■ **EXERCISE REQUIREMENTS**: From the rows below, pull out every line that contains the string "luxe" and copy each one unchanged. Case matters.

■ **EXTRACTED RECORDS**:
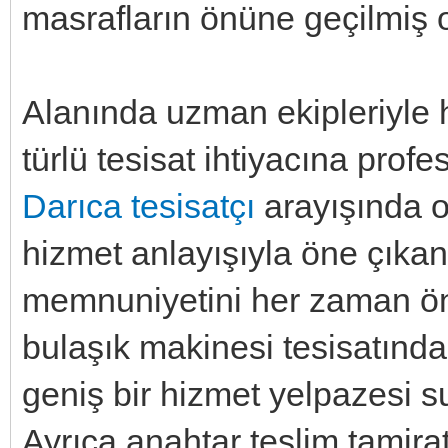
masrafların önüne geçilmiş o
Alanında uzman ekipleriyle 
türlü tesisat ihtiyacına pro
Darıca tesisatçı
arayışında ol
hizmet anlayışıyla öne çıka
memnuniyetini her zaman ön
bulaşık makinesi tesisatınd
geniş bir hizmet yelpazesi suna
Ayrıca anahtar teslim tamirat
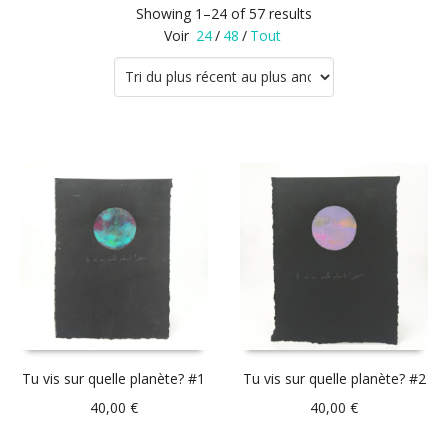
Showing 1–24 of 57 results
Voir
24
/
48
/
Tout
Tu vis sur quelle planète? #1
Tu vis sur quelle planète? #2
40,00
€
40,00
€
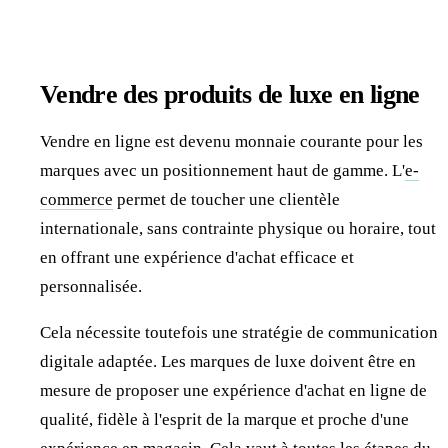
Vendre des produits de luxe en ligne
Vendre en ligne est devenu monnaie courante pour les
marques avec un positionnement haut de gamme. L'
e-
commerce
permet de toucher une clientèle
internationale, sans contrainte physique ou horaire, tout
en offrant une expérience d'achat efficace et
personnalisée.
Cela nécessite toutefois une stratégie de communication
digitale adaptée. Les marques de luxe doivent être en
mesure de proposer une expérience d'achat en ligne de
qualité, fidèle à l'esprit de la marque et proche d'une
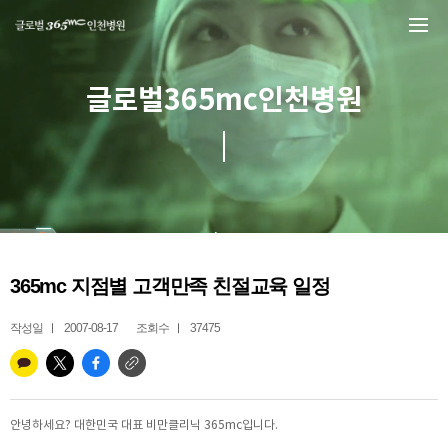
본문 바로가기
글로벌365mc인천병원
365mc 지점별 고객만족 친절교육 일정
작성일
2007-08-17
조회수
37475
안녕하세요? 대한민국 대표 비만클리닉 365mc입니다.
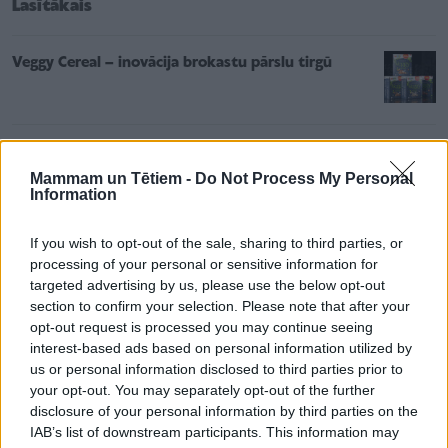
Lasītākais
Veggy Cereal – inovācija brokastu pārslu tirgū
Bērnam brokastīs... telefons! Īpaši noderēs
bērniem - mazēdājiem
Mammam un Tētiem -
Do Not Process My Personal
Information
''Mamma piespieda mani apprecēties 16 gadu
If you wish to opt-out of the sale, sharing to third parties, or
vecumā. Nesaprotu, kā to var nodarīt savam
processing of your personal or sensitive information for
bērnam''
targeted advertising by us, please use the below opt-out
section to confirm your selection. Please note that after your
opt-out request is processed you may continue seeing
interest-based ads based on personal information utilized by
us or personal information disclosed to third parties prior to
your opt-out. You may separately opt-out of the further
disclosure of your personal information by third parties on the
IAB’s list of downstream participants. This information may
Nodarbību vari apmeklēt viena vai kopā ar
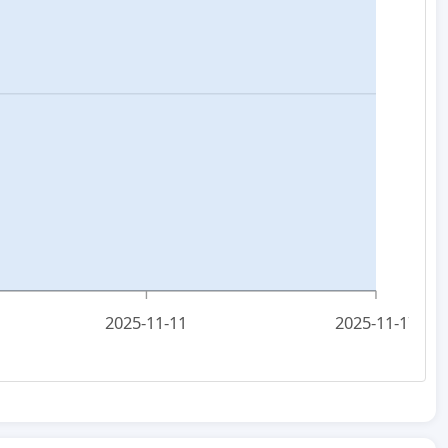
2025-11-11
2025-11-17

■ **RESULT OF THE TASK**:
Vendre des produits de luxe en ligne
digitale adaptée. Les marques de luxe doivent être en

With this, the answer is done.